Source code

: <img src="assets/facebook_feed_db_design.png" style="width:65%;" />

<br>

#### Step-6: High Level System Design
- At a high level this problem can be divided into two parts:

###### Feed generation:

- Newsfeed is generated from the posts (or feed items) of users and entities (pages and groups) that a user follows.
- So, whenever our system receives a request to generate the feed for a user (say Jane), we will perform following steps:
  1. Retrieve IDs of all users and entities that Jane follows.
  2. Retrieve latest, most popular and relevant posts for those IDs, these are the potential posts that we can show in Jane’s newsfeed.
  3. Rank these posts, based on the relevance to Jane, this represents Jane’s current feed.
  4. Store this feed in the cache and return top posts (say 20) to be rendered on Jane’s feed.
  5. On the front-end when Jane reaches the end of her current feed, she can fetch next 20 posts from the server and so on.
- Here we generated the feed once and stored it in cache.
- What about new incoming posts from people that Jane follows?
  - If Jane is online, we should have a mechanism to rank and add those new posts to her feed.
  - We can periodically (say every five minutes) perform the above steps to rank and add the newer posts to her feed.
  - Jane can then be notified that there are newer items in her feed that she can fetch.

- _Exercise_
Rewrite the lines from the one containing "- Newsfeed is" through the one containing "3. Rank these", inclusive, replacing each "posts" with "updates" and keeping everything else the same.

- _Answer below_
- Newsfeed is generated from the updates (or feed items) of users and entities (pages and groups) that a user follows.
- So, whenever our system receives a request to generate the feed for a user (say Jane), we will perform following steps:
  1. Retrieve IDs of all users and entities that Jane follows.
  2. Retrieve latest, most popular and relevant updates for those IDs, these are the potential updates that we can show in Jane’s newsfeed.
  3. Rank these updates, based on the relevance to Jane, this represents Jane’s current feed.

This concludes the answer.